Bulrich era a candidata do empresariado argentino, que é contrário a propostas como o fechamento do Banco Central, a adoção do dólar como moeda e o fim das relações com o Mercosul.

A Argentina é o terceiro parceiro comercial do Brasil, atrás comente de China e Estados Unidos. Este ano, até outubro, o Brasil exportou US$ 14,9 bilhões para a Argentina, 5,3% do total. A Argentina responde por 40% das exportações brasileiras na América do Sul. Em contrapartida, entre janeiro e outubro, o Brasil importou US$ 10,2 bilhões, 5% do total importado no período.

Economia

As posições mais radicais do economista que se declara “anarco-capitalista” estão claramente relacionadas à gravíssima situação econômica da Argentina. Após a vitória de Milei, eleitores de Milei cantavam à frente do seu comitê de campanha uma palavra de ordem que ficou famosa na época do “corralito”, a pior crise econômica da história argentina em 2001: “Que se vão todos!”

Na ocasião, o então ministro da Economia, Domingo Cavallo, congelou todas as contas bancárias e determinou limites para saques bancários, numa ação semelhante, mas mais radical, que a de Fernando Collor no Brasil com o Plano Collor.

Agora, a inflação acumulada nos últimos 12 meses na Argentina foi de 142,7% em outubro. É a maior dos últimos 32 anos. Na América do Sul, só é menor que a inflação da Venezuela, que está em 333%. Por conta disso, 40,1% dos argentinos estão em situação de pobreza. A taxa de juros argentina é de 133% ao ano. A dívida bruta corresponde a 88,4% do Produto Interno Bruto (PIB).

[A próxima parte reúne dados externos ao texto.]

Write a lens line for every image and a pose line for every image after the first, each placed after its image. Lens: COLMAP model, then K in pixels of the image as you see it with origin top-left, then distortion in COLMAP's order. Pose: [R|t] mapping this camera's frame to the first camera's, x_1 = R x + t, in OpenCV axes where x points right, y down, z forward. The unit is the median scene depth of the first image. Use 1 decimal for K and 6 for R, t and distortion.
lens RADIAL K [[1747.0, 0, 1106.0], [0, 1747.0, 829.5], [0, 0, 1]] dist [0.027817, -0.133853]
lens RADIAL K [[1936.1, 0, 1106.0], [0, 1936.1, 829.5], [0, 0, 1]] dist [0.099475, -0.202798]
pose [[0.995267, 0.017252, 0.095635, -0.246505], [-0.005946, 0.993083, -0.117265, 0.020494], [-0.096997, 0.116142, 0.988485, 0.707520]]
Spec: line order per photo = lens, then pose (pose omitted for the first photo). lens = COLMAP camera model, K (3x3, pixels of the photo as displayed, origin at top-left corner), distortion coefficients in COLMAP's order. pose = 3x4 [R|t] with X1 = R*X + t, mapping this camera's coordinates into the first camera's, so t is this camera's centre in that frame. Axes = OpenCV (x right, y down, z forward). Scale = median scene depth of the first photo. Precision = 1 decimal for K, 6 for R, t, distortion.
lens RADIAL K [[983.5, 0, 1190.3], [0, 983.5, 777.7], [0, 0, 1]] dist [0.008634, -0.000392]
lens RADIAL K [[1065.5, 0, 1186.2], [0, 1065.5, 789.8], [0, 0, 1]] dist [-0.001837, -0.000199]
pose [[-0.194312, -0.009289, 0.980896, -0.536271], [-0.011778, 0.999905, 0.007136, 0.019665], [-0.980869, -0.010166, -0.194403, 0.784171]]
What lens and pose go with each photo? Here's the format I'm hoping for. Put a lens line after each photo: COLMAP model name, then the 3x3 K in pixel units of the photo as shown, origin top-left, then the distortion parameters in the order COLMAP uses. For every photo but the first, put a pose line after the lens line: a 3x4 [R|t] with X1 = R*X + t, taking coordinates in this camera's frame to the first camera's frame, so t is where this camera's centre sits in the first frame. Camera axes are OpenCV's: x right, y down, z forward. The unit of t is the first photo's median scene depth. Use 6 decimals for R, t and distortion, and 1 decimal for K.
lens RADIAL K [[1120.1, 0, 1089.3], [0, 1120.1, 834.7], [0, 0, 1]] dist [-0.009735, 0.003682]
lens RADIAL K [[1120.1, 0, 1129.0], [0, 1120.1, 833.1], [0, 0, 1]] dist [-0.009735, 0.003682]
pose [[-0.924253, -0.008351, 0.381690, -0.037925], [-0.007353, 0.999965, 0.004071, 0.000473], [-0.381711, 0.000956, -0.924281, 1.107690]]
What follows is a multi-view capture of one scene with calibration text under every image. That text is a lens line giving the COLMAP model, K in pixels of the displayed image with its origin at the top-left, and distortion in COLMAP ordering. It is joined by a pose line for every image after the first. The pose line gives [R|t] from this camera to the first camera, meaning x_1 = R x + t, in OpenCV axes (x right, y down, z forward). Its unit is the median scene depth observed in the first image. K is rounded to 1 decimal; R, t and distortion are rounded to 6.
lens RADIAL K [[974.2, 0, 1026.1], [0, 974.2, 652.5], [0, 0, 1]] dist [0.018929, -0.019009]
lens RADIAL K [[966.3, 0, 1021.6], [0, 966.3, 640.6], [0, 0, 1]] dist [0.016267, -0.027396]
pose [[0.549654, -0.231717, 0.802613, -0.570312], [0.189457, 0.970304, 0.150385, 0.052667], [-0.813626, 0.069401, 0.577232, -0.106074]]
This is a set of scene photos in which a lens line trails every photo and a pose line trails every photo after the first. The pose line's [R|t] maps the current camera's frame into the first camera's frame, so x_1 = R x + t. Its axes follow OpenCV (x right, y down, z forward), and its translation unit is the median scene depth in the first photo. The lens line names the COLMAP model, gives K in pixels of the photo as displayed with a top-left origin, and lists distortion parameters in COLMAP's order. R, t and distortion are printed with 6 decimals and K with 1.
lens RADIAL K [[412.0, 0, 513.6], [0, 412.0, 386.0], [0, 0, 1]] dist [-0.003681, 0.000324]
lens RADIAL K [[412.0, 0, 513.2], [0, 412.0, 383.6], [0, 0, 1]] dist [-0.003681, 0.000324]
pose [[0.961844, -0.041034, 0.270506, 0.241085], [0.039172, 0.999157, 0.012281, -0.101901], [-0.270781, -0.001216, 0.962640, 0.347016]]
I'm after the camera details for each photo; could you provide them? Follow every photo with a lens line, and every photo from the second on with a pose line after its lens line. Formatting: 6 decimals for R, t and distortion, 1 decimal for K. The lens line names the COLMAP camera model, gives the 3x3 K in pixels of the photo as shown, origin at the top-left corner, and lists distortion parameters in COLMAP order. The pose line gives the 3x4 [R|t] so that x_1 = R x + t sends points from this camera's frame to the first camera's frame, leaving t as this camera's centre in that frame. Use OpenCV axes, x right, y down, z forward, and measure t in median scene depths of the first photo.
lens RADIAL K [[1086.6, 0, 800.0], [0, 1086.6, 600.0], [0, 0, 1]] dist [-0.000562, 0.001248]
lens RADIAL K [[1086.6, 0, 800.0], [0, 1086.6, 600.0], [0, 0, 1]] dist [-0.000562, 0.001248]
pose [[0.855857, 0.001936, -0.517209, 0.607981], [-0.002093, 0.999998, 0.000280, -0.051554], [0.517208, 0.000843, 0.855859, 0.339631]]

Nesse sentido, a escolha de Massa como o candidato do governo é considerada por alguns um erro. Se o principal problema da Argentina é sua situação econômica, como a solução poderia ver do atual ministro da Economia? Diante da situação, a Argentina optou por radicalizar. Como cantava há 22 anos no “corralito”, os argentinos resolveram cantar outra vez: “Que se vão todos!”.